I'm going to reopen this and update the title to indicate the UX issue here. I'll dig around too and see if I can find a duplicate.

EDIT: Technically the error message is accurate in the sense of "incorrect use of unsafe." :) The strings.Builder API is saying that it's the user's fault for not following the API, but the API lets you get into this situation. Who's at fault?

mknyszek commented 3 years ago

CC @griesemer @aclements

I think fixing the UX issue here would be nice, but I'm not sure how. Open to suggestions. I couldn't find a similar issue filed anywhere.

thanm commented 3 years ago

I wonder if it would be possible to write a vet check to warn against copying a "live" strings.Builder? We already warn when copying sync.Mutex as things stand.

randall77 commented 3 years ago

The other option is to fix #7921. Then we can remove the noescape annotation.

aclements commented 3 years ago

@mdempsky , any thoughts on fixing #7921 in the context of this issue?

mdempsky commented 3 years ago

I think fixing #7921 is doable for Go 1.18, but I wouldn't feel comfortable backporting it to 1.16/1.17.

bcmills commented 3 years ago

Another option would be to only perform the copyCheck in the first place in race mode, and drop the noescape hack from it. That would cause things to escape (and allocate) in race mode, but at least wouldn't produce invalid pointers in non-race mode.

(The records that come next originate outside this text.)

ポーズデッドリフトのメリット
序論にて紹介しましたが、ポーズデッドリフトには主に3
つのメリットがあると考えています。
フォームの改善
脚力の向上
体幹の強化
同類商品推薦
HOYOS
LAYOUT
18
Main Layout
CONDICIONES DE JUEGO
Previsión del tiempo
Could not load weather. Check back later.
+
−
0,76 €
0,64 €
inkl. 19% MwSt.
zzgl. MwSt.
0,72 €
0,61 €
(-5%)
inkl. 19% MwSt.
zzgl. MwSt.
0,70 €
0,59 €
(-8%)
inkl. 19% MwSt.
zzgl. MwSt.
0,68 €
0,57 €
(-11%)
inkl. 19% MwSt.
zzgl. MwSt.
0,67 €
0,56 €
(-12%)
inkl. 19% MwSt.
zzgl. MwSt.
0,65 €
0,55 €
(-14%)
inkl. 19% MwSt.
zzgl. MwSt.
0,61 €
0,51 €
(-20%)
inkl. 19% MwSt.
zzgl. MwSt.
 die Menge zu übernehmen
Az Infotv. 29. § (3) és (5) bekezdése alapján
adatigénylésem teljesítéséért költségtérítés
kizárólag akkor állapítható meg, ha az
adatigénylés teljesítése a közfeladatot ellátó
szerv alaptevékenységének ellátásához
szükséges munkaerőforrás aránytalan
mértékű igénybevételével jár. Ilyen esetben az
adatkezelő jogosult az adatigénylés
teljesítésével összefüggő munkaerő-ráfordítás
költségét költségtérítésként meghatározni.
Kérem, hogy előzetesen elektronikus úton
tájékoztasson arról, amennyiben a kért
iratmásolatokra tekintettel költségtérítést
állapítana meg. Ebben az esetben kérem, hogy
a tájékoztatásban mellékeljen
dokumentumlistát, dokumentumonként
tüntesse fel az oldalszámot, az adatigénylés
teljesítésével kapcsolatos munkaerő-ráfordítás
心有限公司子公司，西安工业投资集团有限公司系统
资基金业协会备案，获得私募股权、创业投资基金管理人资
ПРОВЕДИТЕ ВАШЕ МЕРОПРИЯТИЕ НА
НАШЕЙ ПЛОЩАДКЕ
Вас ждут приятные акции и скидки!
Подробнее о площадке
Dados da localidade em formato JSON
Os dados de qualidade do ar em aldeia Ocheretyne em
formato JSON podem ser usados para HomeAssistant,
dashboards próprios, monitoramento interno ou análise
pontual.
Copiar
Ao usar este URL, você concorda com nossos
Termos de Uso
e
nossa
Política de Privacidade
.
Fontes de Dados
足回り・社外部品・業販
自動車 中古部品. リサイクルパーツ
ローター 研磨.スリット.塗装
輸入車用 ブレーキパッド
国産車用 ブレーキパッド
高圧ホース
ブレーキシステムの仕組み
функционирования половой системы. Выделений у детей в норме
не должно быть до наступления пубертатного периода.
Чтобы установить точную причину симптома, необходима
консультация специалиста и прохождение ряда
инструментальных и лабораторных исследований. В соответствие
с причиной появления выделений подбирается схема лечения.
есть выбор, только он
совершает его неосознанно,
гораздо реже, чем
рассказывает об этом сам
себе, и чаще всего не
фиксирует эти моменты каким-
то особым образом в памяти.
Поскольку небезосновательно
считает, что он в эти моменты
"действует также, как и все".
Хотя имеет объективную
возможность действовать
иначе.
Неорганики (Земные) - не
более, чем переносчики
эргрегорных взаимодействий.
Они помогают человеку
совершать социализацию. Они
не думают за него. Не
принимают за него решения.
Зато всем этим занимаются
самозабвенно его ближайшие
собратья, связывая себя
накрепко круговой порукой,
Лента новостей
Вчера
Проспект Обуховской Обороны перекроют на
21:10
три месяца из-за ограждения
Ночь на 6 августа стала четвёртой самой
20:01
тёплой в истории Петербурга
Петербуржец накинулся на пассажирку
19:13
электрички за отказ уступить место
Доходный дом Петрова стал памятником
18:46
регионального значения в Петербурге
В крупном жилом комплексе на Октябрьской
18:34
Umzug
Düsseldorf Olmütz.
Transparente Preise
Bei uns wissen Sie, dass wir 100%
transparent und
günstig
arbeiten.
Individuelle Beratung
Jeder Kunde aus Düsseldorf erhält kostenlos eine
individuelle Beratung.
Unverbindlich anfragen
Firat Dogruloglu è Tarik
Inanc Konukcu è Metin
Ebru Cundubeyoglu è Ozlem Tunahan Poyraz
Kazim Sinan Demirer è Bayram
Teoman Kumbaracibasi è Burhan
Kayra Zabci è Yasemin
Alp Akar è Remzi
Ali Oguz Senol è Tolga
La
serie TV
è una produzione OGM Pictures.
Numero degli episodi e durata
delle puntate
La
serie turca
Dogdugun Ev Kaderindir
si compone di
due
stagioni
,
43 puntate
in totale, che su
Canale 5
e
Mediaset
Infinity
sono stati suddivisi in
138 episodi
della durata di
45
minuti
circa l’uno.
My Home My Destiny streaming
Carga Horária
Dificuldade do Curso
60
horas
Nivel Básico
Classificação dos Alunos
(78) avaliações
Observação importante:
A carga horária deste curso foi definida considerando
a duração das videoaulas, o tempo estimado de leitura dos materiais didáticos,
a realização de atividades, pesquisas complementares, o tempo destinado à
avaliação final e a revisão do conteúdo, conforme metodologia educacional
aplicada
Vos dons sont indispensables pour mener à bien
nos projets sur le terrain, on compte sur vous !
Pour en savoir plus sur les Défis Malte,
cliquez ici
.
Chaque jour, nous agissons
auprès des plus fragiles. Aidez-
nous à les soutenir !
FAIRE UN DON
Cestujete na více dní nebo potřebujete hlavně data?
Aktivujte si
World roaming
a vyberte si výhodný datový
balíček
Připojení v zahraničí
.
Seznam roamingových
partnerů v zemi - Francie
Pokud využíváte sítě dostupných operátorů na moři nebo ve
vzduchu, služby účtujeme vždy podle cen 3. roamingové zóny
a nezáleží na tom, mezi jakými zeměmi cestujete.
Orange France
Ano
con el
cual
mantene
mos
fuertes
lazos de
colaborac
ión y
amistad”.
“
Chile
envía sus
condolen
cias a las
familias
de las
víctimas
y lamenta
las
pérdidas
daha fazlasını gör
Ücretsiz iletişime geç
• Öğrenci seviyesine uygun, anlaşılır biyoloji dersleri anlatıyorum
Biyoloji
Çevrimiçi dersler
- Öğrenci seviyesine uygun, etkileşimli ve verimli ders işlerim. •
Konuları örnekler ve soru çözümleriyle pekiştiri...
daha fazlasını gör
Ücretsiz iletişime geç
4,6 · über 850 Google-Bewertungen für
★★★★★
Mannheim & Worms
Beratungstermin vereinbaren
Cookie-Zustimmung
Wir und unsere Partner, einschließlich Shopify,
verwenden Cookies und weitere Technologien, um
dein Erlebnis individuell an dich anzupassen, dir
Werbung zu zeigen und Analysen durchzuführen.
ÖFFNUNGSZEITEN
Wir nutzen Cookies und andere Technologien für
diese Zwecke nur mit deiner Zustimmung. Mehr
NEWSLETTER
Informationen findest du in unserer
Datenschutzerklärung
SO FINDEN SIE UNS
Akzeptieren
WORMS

That wouldn't detect memory corruption as readily in non-race mode, but if users observe possible memory corruption they should be testing in race mode anyway.

bcmills commented 3 years ago

Yet another option might be to use buf itself for the copy check, and make the check opportunistic rather than trying to flag exactly every bad write. That might look like:

type Builder struct {
    buf []byte
}

func (b *Builder) copyCheck() {
    i := len(buf)
    if i == cap(buf) {
        return  // Can't check for copying if the buffer is exactly full.
    }
    if b := buf[:cap(buf)][i]; b != 0 {
        // This builder has not written to buf[i] yet,
        // so if it is nonzero it must have been written through a (disallowed) copy.
        panic("strings: illegal use of non-zero Builder copied by value")
    }
}
bcmills commented 3 years ago

Or, we could even combine the above two approaches: use an opportunistic check via buf all the time, and a safe, fully-precise check (that incidentally causes the *Builder to escape) only in race mode.

guodongli-google commented 3 years ago

I did a preliminary experiment of extending the "copylock" checker to check for the copying of "strings.Builder", e.g.

func lockPath(tpkg *types.Package, typ types.Type) typePath {
    ...
    if named, ok := typ.(*types.Named); ok &&
        named.Obj().Name() == "Builder" &&
        named.Obj().Pkg().Path() == "strings" {
        return []types.Type{typ}
    }

Running this extension of a few open-source cloud projects doesn't generate any finding. This may indicate that its frequency is too low to be a vet checker.

BTW, here are the unit tests:

func BadCopy() {
    var x *strings.Builder
    p := x
    var y strings.Builder
    _ = y  // want `assignment copies value to _: strings.Builder`
    p = &y
    *p = *x  // want `assignment copies value to \*p: *strings.Builder`

    w := struct{ L strings.Builder }{
        L: *x, // want `literal copies value from \*x: strings.Builder`
    }
    print(w)  // want `call of print copies value: struct{L strings.Builder} contains strings.Builder`

    builderList := []strings.Builder{}
    bullder := strings.Builder{}
    builderList = append(builderList, bullder)  // want `call of append copies value: strings.Builder`
}
bcmills commented 8 months ago

See previously:

ianlancetaylor commented 3 months ago

Adding to the 1.24 milestone because this is a pretty bad failure mode. If nothing else we could at least get "go vet" to complain about this, much as it does for copying a sync.Mutex.